A lumbar puncture appointment will usually be about an hour, but the procedure itself typically takes about 20 minutes to half an hour. Tell the doctor or nurse if you are especially worried about needles.
The doctor or nurse will ask you to lie on a hospital bed or couch on your left-hand side and then to bring your knees up to your chest into a foetal position. Once you’re in the correct position they will feel around your lower back to find the right place to insert the lumbar puncture needle. This will be in the area of your spine that’s below your spinal cord but above your pelvis.
If they are struggling to locate the right area, you may need to have the procedure sitting upright instead. It is easier to find the right spot to insert the needle in this position, but the side position is preferred as it allows for a reading to be taken to assess the pressure of the cerebrospinal fluid (CSF) before samples are taken.
Once identified, the area will be marked and cleaned to reduce the risk of infection. You may have drapes put over the area. A local anaesthetic will be injected to numb the skin, so you don’t feel the lumbar puncture needle as it is inserted. The local anaesthetic usually only takes a few minutes to take effect.
The lumbar puncture needle is longer and thinner than a needle that would be used to take a blood sample. This is so it only leaves a small hole when removed. The needle will be partially inserted and if you are lying on your side, a medical instrument called a manometer will be attached to measure the pressure of your CSF. If the pressure is lower or higher than expected, this may indicate another condition.
The next step is to collect some cerebrospinal fluid. The CSF comes out of the thin needle in small drops. Usually around 20 drops will be collected in each of three tubes. The needle is then removed.
Watch consultant neurologist Nick Cunniffe explain how to prepare for a lumbar puncture and demonstrate the procedure on a manikin.
There is always a very small risk of infection when a needle is introduced into your body. The doctor will wash their hands, wear sterile gloves, and clean the area thoroughly to reduce this risk.
When a needle is removed from your body there is always a small risk of bleeding. This is why you will usually be asked to stop taking any blood thinners beforehand as they can prevent a clot from forming if you bleed.
The most common side effect is a headache, with around three in 10 people experiencing a headache following a lumbar puncture. It is known as a low-pressure headache, which gets worse when standing and improves when lying down. It is caused by cerebrospinal fluid (CSF) leaking from the site where the needle was inserted.
Usually, a lumbar puncture headache goes away on its own within a day or two, but they can persist for longer. To reduce the risk of headache, you should try to lie flat for one to two hours after the procedure if you can and drink plenty of water. Caffeinated drinks such as coca cola, coffee or tea may also help.
If your symptoms last more than a couple of days, or aren’t helped by fluids, rest or painkillers such as paracetamol or ibuprofen, you should contact the team that carried out your lumbar puncture. They may decide that you need to return to the hospital to have a blood patch carried out. This is where a small amount of your own blood is injected to seal the leak. Less than one in 100 people require a blood patch following a lumbar puncture.

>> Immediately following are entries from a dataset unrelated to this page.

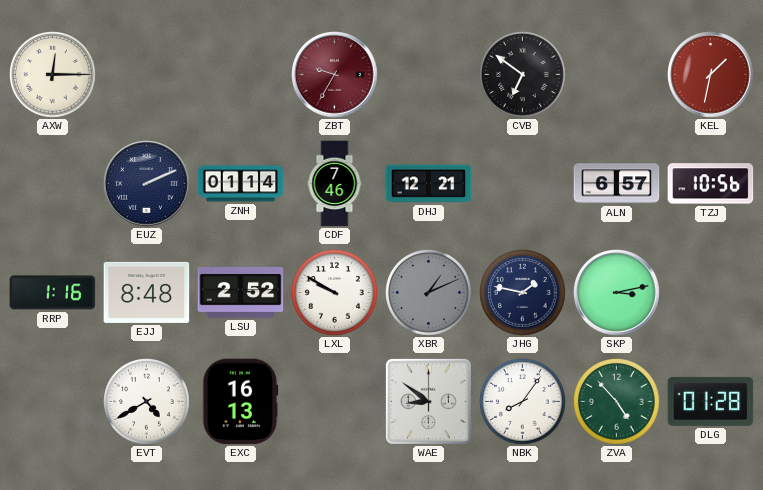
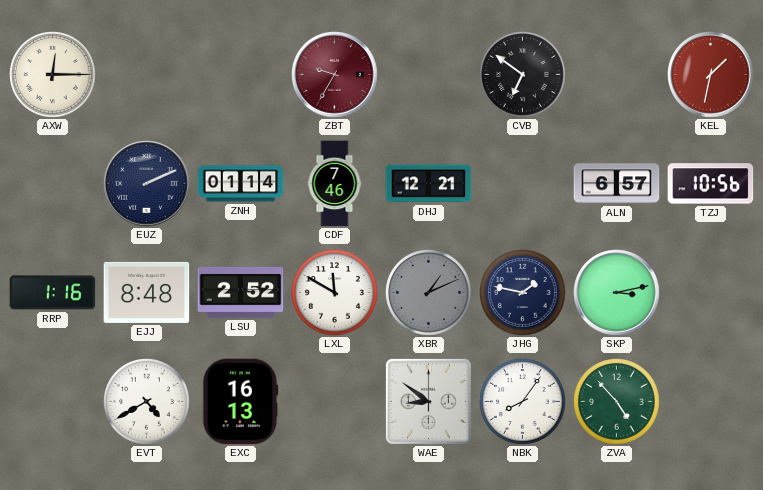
LXL: 9:50 -> 11:50
DLG: 01:28 -> none
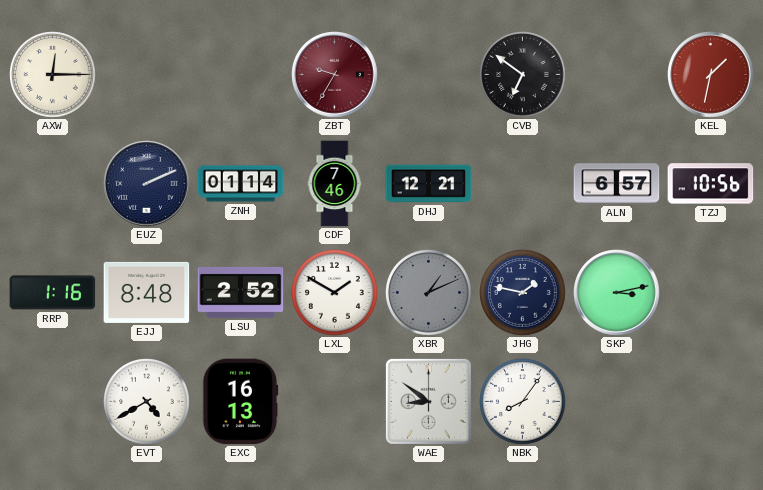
LXL: 11:50 -> 1:50
ZVA: 4:53 -> none
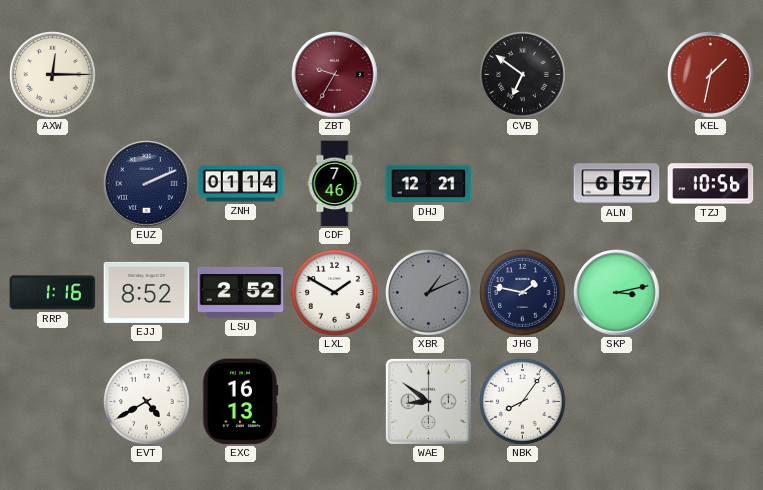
EJJ: 8:48 -> 8:52
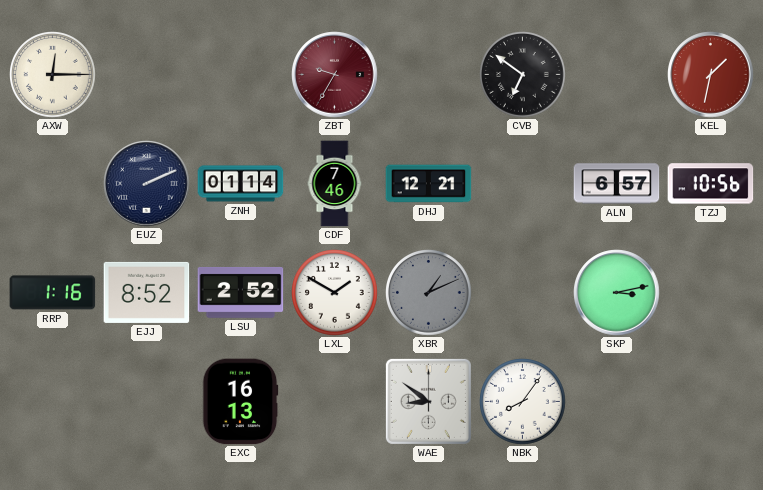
JHG: 1:47 -> none
EVT: 4:40 -> none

Lumbar punctures are usually very safe and more serious complications are extremely rare. The NHS website has more information on the possible complications of a lumbar puncture (NHS.UK).
You should get your results within a few weeks. If you’ve not heard anything after a month, contact your neurologist. You may have a follow-up appointment to discuss the results and what happens next. If this doesn’t happen, ask to talk to your neurologist about your lumbar puncture results if you have any questions.